### ТЕКСТ ДЛЯ АНАЛИЗА
########
Гармонии эпох. Антропология музыки - Лев Клейн
Шрифт:
Интервал:
Закладка:
По окончании исполнения присутствующие, хотя и видно было, что всем сделалось скучно, как и полагается, усердно хвалили глубокомысленное произведение Бетховена, не забыв помянуть, что вот прежде не понимали этого последнего периода, а он-то самый лучший. Когда же я позволил себе сравнить впечатление, произведенное на меня пением баб, впечатление испытанное и всеми слышавшими это пение, с этой сонатой, то любители Бетховена только презрительно улыбнулись, не считая нужным отвечать на такие странные речи.
А между тем песня баб была настоящее искусство, передававшее определенное и сильное чувство. 101-я же соната Бетховена была только неудачная попытка искусства, не содержащая никакого определенного чувства и поэтому ничем не заражающая» (Толстой 1964: 175—176).
########
### ЧТО СДЕЛАТЬ
Ответьте на вопросы по отрывку о сонате Бетховена, нумеруя ответы так же:
1. Как любители Бетховена отнеслись к сравнению сонаты с пением баб?
2. Что, согласно отрывку, передавала песня баб?
3. Какой номер у сонаты, названной неудачной попыткой искусства?

### ВЫДЕРЖКА ИЗ ЛИСТИНГА
########
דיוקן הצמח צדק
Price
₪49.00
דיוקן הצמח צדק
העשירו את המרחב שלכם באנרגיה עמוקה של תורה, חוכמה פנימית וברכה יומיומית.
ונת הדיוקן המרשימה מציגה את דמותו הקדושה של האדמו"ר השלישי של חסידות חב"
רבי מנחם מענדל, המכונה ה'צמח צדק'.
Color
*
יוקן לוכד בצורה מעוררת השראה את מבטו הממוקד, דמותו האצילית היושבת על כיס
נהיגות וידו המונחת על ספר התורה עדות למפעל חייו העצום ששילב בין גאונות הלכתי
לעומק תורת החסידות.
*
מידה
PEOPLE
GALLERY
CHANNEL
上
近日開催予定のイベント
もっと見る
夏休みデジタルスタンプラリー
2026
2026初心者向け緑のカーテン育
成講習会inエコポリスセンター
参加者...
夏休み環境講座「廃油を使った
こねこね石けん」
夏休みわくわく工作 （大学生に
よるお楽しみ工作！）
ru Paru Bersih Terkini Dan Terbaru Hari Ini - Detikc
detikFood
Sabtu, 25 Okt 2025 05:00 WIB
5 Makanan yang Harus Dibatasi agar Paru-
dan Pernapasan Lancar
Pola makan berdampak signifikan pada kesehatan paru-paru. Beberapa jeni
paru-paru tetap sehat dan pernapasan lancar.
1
########
### ОТВЕТ
1. Они только презрительно улыбнулись и не сочли нужным отвечать.
2. Определенное и сильное чувство.
3. 101-я.